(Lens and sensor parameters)

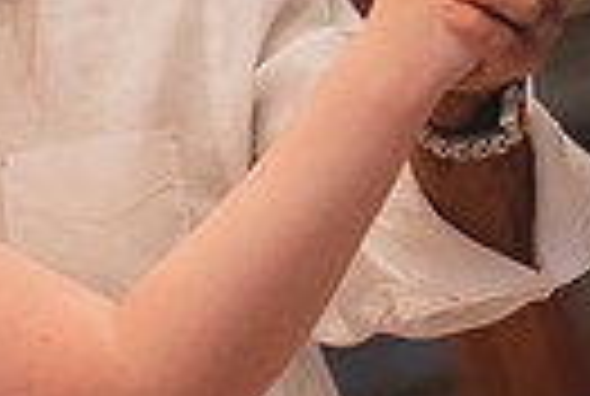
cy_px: -7
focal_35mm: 221
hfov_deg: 9.1
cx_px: -180
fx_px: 3630
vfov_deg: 6.2
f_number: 1.4
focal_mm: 50
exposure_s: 1/400
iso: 1250
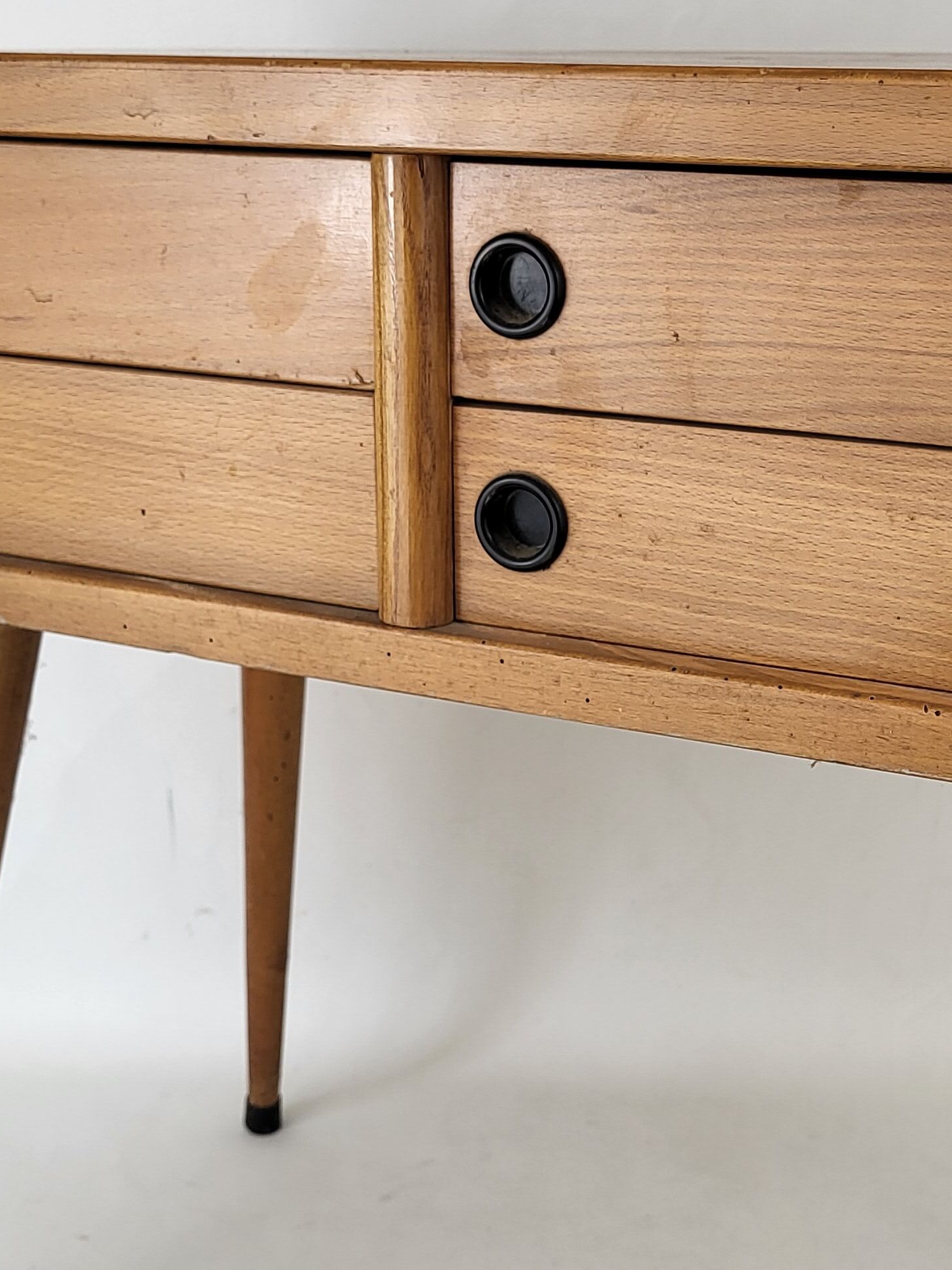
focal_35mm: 54
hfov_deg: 27.0
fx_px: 1981
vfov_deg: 35.5
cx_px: 565
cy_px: 716
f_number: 1.8
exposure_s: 1/100
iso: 80
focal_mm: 5.4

● TASK PROMPT: Reproduce exactly, and only, the part of the entries above that runs from the line with "fx_px: 3630" to the last line, both included. Pictures stay out.

● EXPECTED ANSWER:
fx_px: 3630
vfov_deg: 6.2
f_number: 1.4
focal_mm: 50
exposure_s: 1/400
iso: 1250
focal_35mm: 54
hfov_deg: 27.0
fx_px: 1981
vfov_deg: 35.5
cx_px: 565
cy_px: 716
f_number: 1.8
exposure_s: 1/100
iso: 80
focal_mm: 5.4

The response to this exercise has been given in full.